Monday, May 08, 2006

Lawmakers challenge Bush on likely CIA pick

Reuters
Lawmakers challenge Bush on likely CIA pick
By Tabassum Zakaria

WASHINGTON (Reuters) - Lawmakers, some from President George W. Bush's Republican party, are challenging his expected choice of a general behind a disputed domestic spying program as the new CIA chief.

They voiced reservations on Sunday talk shows about Bush's potential choice of Gen. Michael Hayden, deputy to national intelligence director John Negroponte, to head the spy agency following Porter Goss's resignation under pressure on Friday.

Senators said they would use Hayden's Senate confirmation hearings to learn more about the program of warrantless eavesdropping on Americans' international phone calls and e-mail in pursuit of terrorism suspects. Critics say the program threatens civil liberties but Bush defends it as essential to fighting terrorism.

Some members of Congress also said a general heading the CIA could give the Pentagon too much sway over U.S. intelligence gathering.

"The bottom line: I do believe he is the wrong person at the wrong place at the wrong time," said Republican Rep. Peter Hoekstra of Michigan, chairman of the House of Representatives Intelligence Committee, on "Fox News Sunday."

The White House was expected to announce as early as Monday Bush's choice to replace Goss, who resigned after a contentious tenure at the CIA marked by an exodus of senior officials and tensions with Negroponte.

Hayden, the former head of the National Security Agency which conducts eavesdropping operations, must be confirmed by the Senate if he is nominated.

Bush has said Hayden was the one who proposed the domestic eavesdropping program after the September 11 attacks. Revelation of its existence sparked a public and political furor.

Hayden's confirmation hearings would give Congress a chance to learn more about the program, said Sen.
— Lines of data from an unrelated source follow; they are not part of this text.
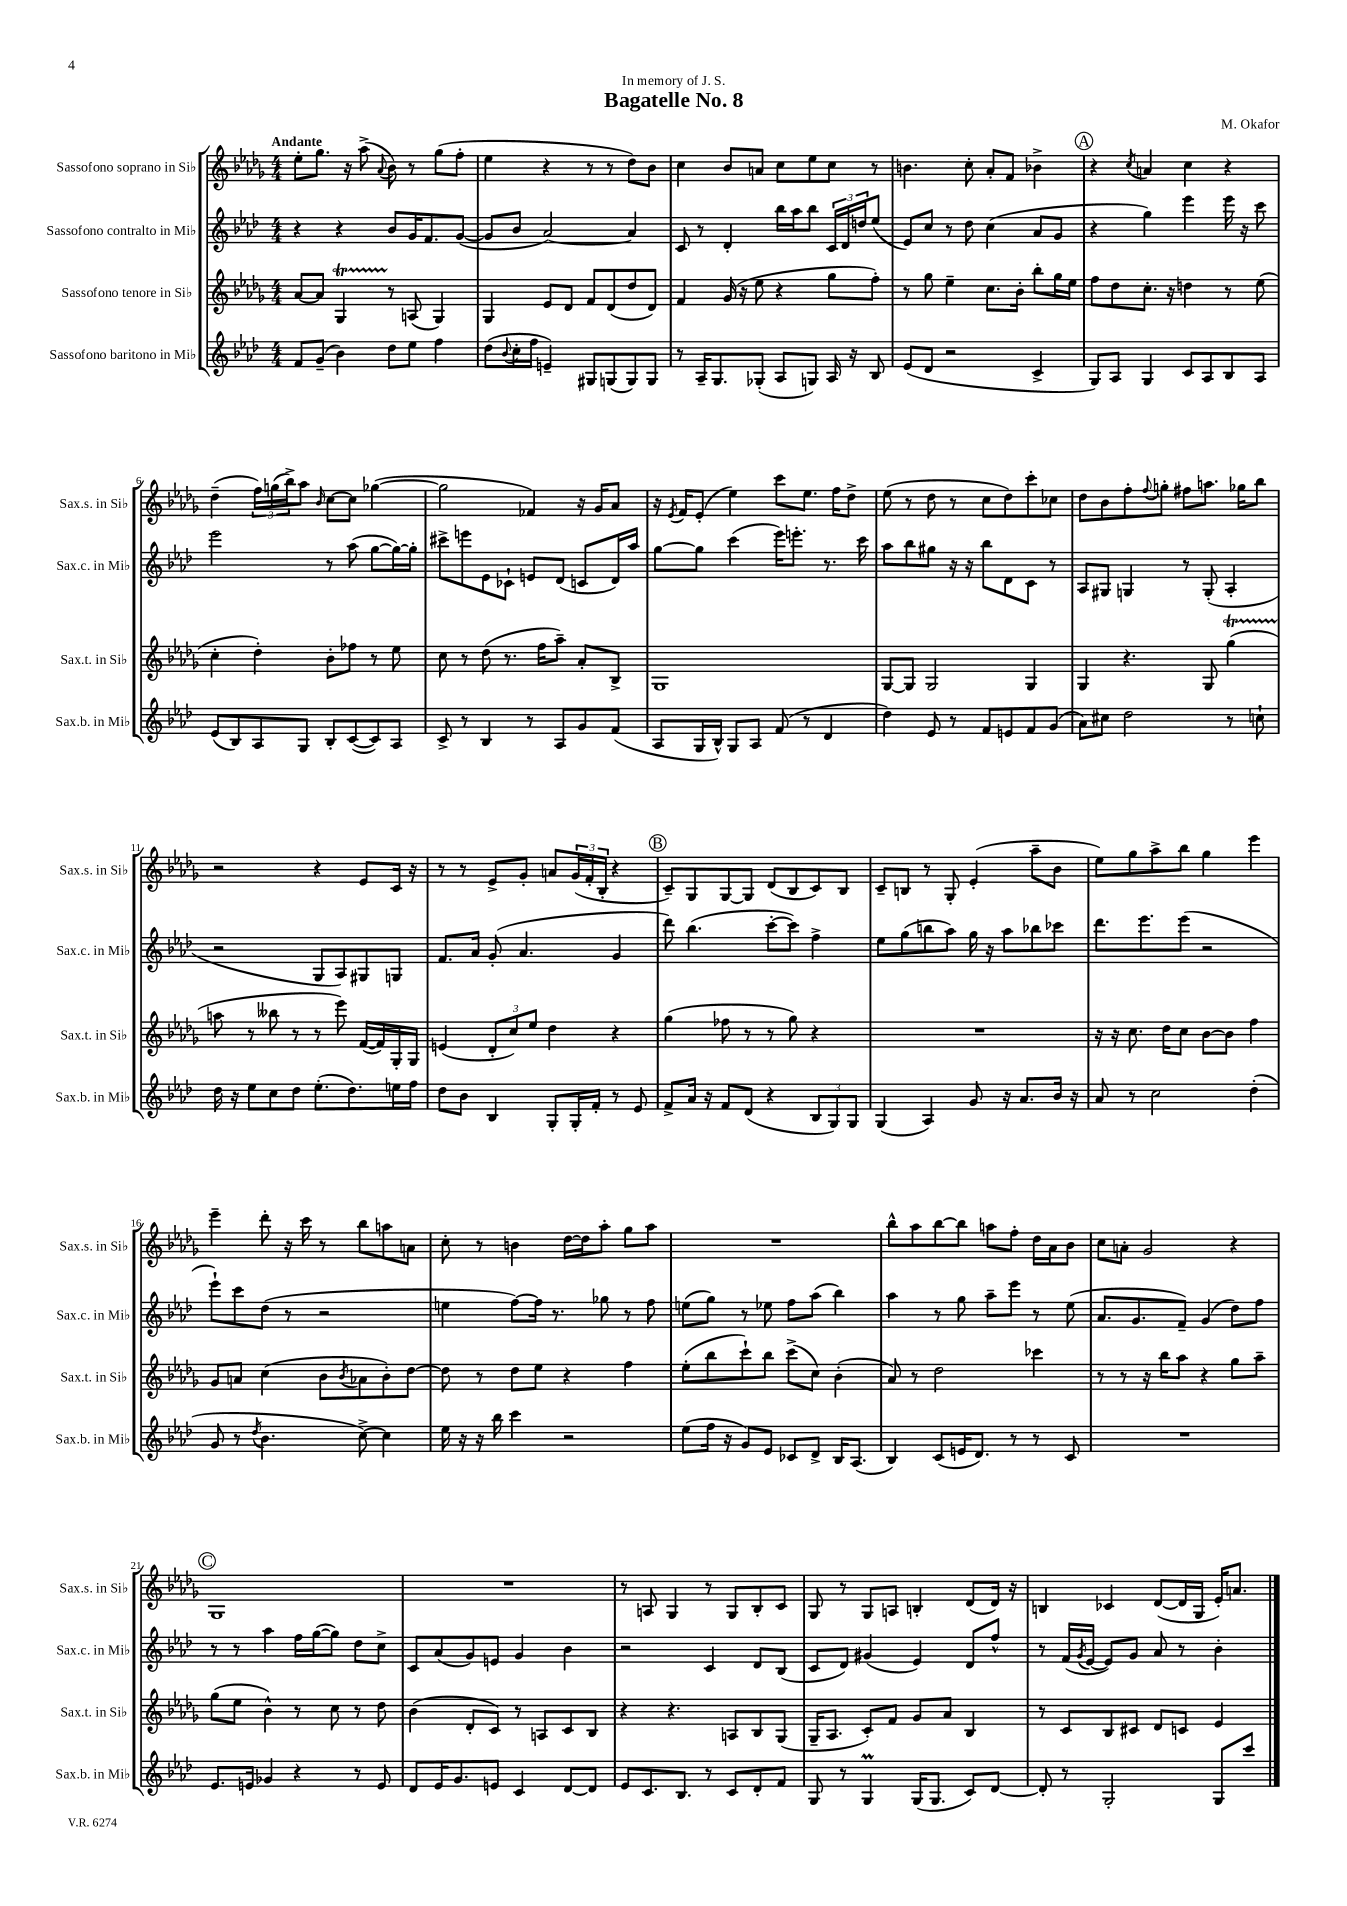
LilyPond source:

\header { title = "Bagatelle No. 8" composer = "M. Okafor" dedication = "In memory of J. S." }
<<
\new StaffGroup <<
\new Staff = "s0" \with { instrumentName = "Sassofono soprano in Sib" shortInstrumentName = "Sax.s. in Sib" } {
    \clef treble \key des \major \numericTimeSignature \time 4/4 \tempo "Andante"
    ees''8-. ges''8. r16 aes''8->( \appoggiatura { aes'8 } bes'8) r8 ges''8( f''8-. |
    ees''4 r4 r8 r8 des''8) bes'8 |
    c''4 bes'8 a'8 c''8 ees''8 c''8 r8 |
    b'4. c''8-. aes'8-. f'8 bes'4-> |
    \mark \markup { \circle "A" } r4 \acciaccatura { c''8 } a'4 c''4 r4 |
    des''4--( \tuplet 3/2 { f''16) g''16( bes''16->) } aes''8 \grace { bes'16 } c''8~ c''8 ges''4~( |
    ges''2 fes'4) r16 ges'16 aes'8 |
    r16 \acciaccatura { ees'8 } f'16 ees'8-.( ees''4) c'''8 ees''8. f''16 des''8-> |
    ees''8( r8 des''8 r8 c''8 des''8) c'''8-. ces''8 |
    des''8 bes'8 f''8-. \appoggiatura { f''8 } g''8-. fis''8 a''8. ges''16 bes''8 |
    r2 r4 ees'8 c'16 r16 |
    r8 r8 ees'8-> ges'8-. a'8 \tuplet 3/2 { ges'16( f'16-. bes16-. } r4 |
    \mark \markup { \circle "B" } c'8--) ges8 ges8~ ges8 des'8( bes8 c'8) bes8 |
    c'8-- b8 r8 ges8-. ees'4-.( aes''8-- bes'8 |
    ees''8) ges''8 aes''8-> bes''8 ges''4 ees'''4 |
    ees'''4-- des'''8-. r16 c'''16 r8 bes''8 a''8 a'8 |
    c''8-. r8 b'4 des''16~ des''16 aes''8-. ges''8 aes''8 |
    R1 |
    bes''8-^ aes''8 bes''8~ bes''8 a''8 f''8-. des''16 aes'16 bes'8 |
    c''8 a'8-. ges'2 r4 |
    \mark \markup { \circle "C" } ges1 |
    R1 |
    r8 a8 ges4 r8 ges8 bes8-. c'8 |
    ges8 r8 ges8 a8 b4-. des'8( des'16) r16 |
    b4 ces'4 des'8~( des'16 ges16 ees'16-.) a'8. \bar "|." |
}
\new Staff = "s1" \with { instrumentName = "Sassofono contralto in Mib" shortInstrumentName = "Sax.c. in Mib" } {
    \clef treble \key aes \major \numericTimeSignature \time 4/4
    r4 r4 bes'8 g'16 f'8. g'8~( |
    g'8 bes'8 aes'2~) aes'4 |
    c'8 r8 des'4-. bes''16 aes''16 bes''8 \tuplet 3/2 { c'16 des'16 d''16 } ees''8( |
    ees'8) c''8 r8 des''8 c''4( aes'8 g'8 |
    \mark \markup { \circle "A" } r4 g''4) ees'''4 ees'''16 r16 c'''8 |
    ees'''2 r8 aes''8( g''8~ g''16~) g''16-. |
    cis'''8-> e'''8 ees'8 ces'8-! e'8 des'8( c'8 des'16) aes''16 |
    g''8~ g''8 c'''4( ees'''16) e'''8.-. r8. c'''16 |
    aes''8 bes''8 gis''8 r16 r16 bes''8 des'8 c'8 r8 |
    aes8 gis8 g4 r8 g8-.( aes4-. |
    r2 g8 aes8) gis8 g8 |
    f'8. aes'16 g'8-.( aes'4. g'4 |
    \mark \markup { \circle "B" } des'''8) bes''4.( c'''8~-. c'''8) f''4-> |
    ees''8 g''8( b''8 aes''8) g''16 r16 aes''8 bes''8 ces'''8 |
    des'''8. ees'''8. ees'''8( r2 |
    ees'''8-!) c'''8 des''8( r8 r2 |
    e''4 f''8~) f''16 r8. ges''8 r8 f''8 |
    e''8( g''8) r8 ees''8 f''8 aes''8( bes''4) |
    aes''4 r8 g''8 aes''8-- ees'''8 r8 ees''8( |
    aes'8. g'8. f'8--) g'4( des''8) f''8 |
    \mark \markup { \circle "C" } r8 r8 aes''4 f''16 g''16~( g''8) des''8 c''8-> |
    c'8 aes'8( g'8) e'8 g'4 bes'4 |
    r2 c'4 des'8 bes8( |
    c'8 des'8) gis'4( ees'4) des'8 f''8-^ |
    r8 f'16( \acciaccatura { g'8 } ees'16~ ees'8) g'8 aes'8 r8 bes'4-. \bar "|." |
}
\new Staff = "s2" \with { instrumentName = "Sassofono tenore in Sib" shortInstrumentName = "Sax.t. in Sib" } {
    \clef treble \key des \major \numericTimeSignature \time 4/4
    aes'8~ aes'8 ges4\startTrillSpan r8\stopTrillSpan a8( ges4) |
    ges4 ees'8 des'8 f'8 des'8( des''8 des'8) |
    f'4 ges'16( r16 ees''8 r4 ges''8 f''8-.) |
    r8 ges''8 ees''4-- c''8. bes'16-. bes''8-. ges''16 ees''16 |
    \mark \markup { \circle "A" } f''8 des''8 c''8.-. r16 d''4 r8 ees''8( |
    c''4-. des''4-.) bes'8-. fes''8 r8 ees''8 |
    c''8 r8 des''8( r8. f''16 aes''8--) aes'8-. bes8-> |
    ges1 |
    ges8~ ges8 ges2 ges4 |
    ges4 r4. ges8 ges''4\startTrillSpan( |
    a''8\stopTrillSpan r8 beses''8 r8 r8 ees'''8) f'16~( f'16) ges16-. ges16 |
    e'4( \tuplet 3/2 { des'8-. c''8) ees''8 } des''4 r4 |
    \mark \markup { \circle "B" } ges''4( fes''8 r8 r8 ges''8) r4 |
    R1 |
    r16 r16 c''8. des''16 c''8 bes'8~ bes'8 f''4 |
    ges'8 a'8 c''4( bes'8 \acciaccatura { bes'8 } aes'8 bes'8-.) des''8~ |
    des''8 r8 des''8 ees''8 r4 f''4 |
    ees''8-.( bes''8 c'''8-!) bes''8 c'''8->( c''8) bes'4-.( |
    aes'8) r8 des''2 ces'''4 |
    r8 r8 r16 bes''16 aes''8 r4 ges''8 aes''8-- |
    \mark \markup { \circle "C" } ges''8( ees''8 bes'4-^) r8 c''8 r8 des''8 |
    bes'4( des'8-. c'8) r8 a8 c'8 bes8 |
    r4 r4. a8 bes8 ges8( |
    ges16-- aes8. c'8-.) f'8 ges'8 aes'8 bes4 |
    r8 c'8 bes8 cis'8 des'8 c'8 ees'4 \bar "|." |
}
\new Staff = "s3" \with { instrumentName = "Sassofono baritono in Mib" shortInstrumentName = "Sax.b. in Mib" } {
    \clef treble \key aes \major \numericTimeSignature \time 4/4
    f'8 g'8--( bes'4) des''8 ees''8 f''4 |
    des''8( \appoggiatura { bes'8 } c''16-. f''16 e'4--) gis8 g8( g8) g8 |
    r8 aes16-- g8. ges8-.( aes8 g8) aes16 r16 bes8 |
    ees'8( des'8 r2 c'4-> |
    \mark \markup { \circle "A" } g8) aes8 g4 c'8 aes8 bes8 aes8 |
    ees'8( bes8) aes8 g8 bes8-. c'8~( c'8) aes8 |
    c'8-> r8 bes4 r8 aes8 g'8 f'8( |
    aes8 g16 bes16-^) g8 aes8 f'8( r8 des'4 |
    des''4) ees'8 r8 f'8 e'8 f'8 g'8( |
    aes'8) cis''8 des''2 r8 c''8-! |
    des''16 r16 ees''8 c''8 des''8 ees''8.-.( des''8.) e''16 f''16 |
    des''8 bes'8 bes4 g8-. g16-. f'16-. r8 ees'8 |
    \mark \markup { \circle "B" } f'8-> aes'16 r16 f'8 des'8( r4 \tuplet 3/2 { bes8 g8) g8 } |
    g4( aes4) g'8 r16 aes'8. bes'16 r16 |
    aes'8 r8 c''2 des''4-.( |
    g'8 r8 \acciaccatura { des''8 } bes'4. c''8~->) c''4 |
    ees''16 r16 r16 bes''16 c'''4 r2 |
    ees''8( f''16 r16 g'8) ees'8 ces'8 des'8-> bes16 aes8.( |
    bes4) c'8( e'16 des'8.) r8 r8 c'8 |
    R1 |
    \mark \markup { \circle "C" } ees'8. e'16 ges'4 r4 r8 e'8 |
    des'8 ees'16 g'8. e'8 c'4 des'8~ des'8 |
    ees'8 c'8. bes8. r8 c'8 des'8-. f'8 |
    g8 r8 g4\prall g16( g8. c'8) des'8~ |
    des'8-. r8 g2-. g8 c'''8 \bar "|." |
}
>>
>>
Arlen Specter, a Pennsylvania Republican who chairs the Senate Judiciary Committee.

"There is no doubt there's an enormous threat from terrorism, but the president does not have a blank check. Now with Gen. Hayden up for confirmation, this will give us an opportunity to try to find out," Specter said on "Fox News Sunday."

Senate Intelligence Committee Chairman Pat Roberts, a Kansas Republican, offered a lukewarm endorsement of Hayden, saying he liked him, but "I'm not in a position to say that I am for Gen. Hayden and will vote for him."

Roberts, whose committee will hold the confirmation hearings, said on CNN's "Late Edition" that a new CIA head must understand the agency's culture and mission. The spymaster must achieve change "without that person becoming an enemy of the transition. Now that's apparently in part what happened to Porter Goss," he said.

Goss left after clashing with Negroponte, who wants to move some CIA functions such as analysis to other intelligence agencies and focus the CIA on clandestine operations and recruiting foreign agents, intelligence experts said.

Hayden was considered likely to carry out the changes Negroponte wants at CIA.

Republican Sen. Saxby Chambliss of Georgia, a member of the Senate Intelligence Committee, said on ABC's "This Week" program, "I too have a little bit of concern, frankly, about military personnel running the CIA." But he said Hayden was well-respected.

Roberts suggested Hayden could answer some objections by relinquishing his military post and naming deputies with civilian backgrounds.

Hayden has "certain strikes against him," said Rep. Jane Harman of California, the senior Democrat on the House Intelligence Committee. She cited his military background and his lack of experience building a clandestine service.

"And the third thing is that it's not clear he will be independent of this White House," she said on CNN's "Late Edition."

Harman cited a speech in which Hayden defended the domestic spying program as necessary and said current law was not "optimized" to deal with a September 11-type of terrorism threat.